DATA EXTRACT:
^^^^

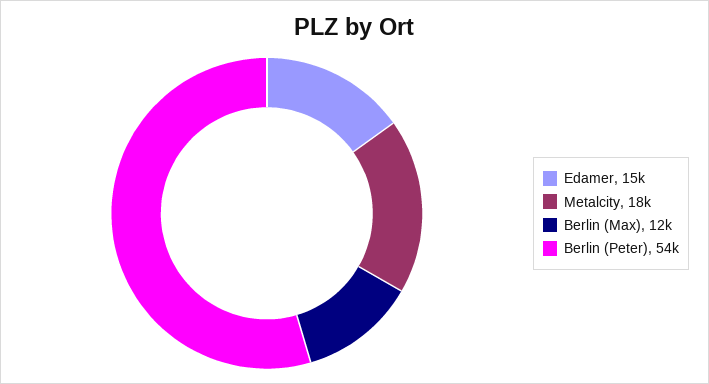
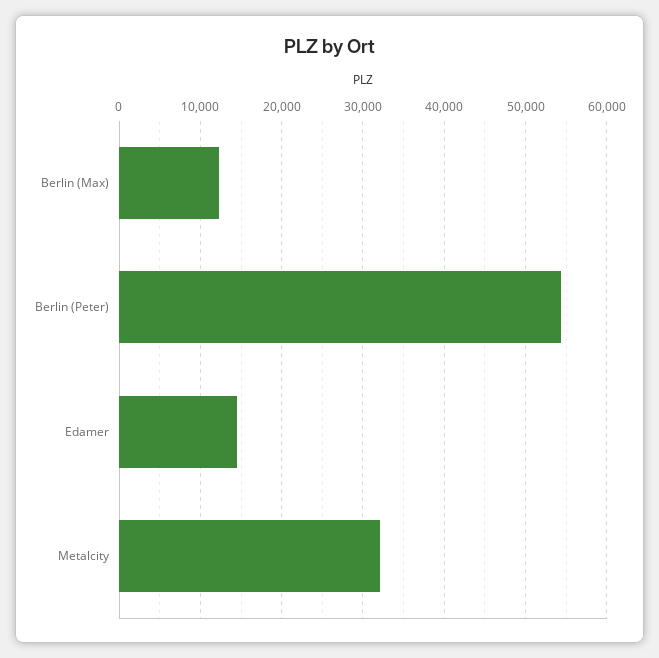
  {
    "Edamer": 15000,
-   "Metalcity": 18000,
+   "Metalcity": 32000,
    "Berlin (Max)": 12000,
    "Berlin (Peter)": 54000
  }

^^^^

YOUR OBJECTIVE:
Everything in the records goes into your answer exactly, except the pictures.

EXERCISE RESULT:
  {
    "Edamer": 15000,
-   "Metalcity": 18000,
+   "Metalcity": 32000,
    "Berlin (Max)": 12000,
    "Berlin (Peter)": 54000
  }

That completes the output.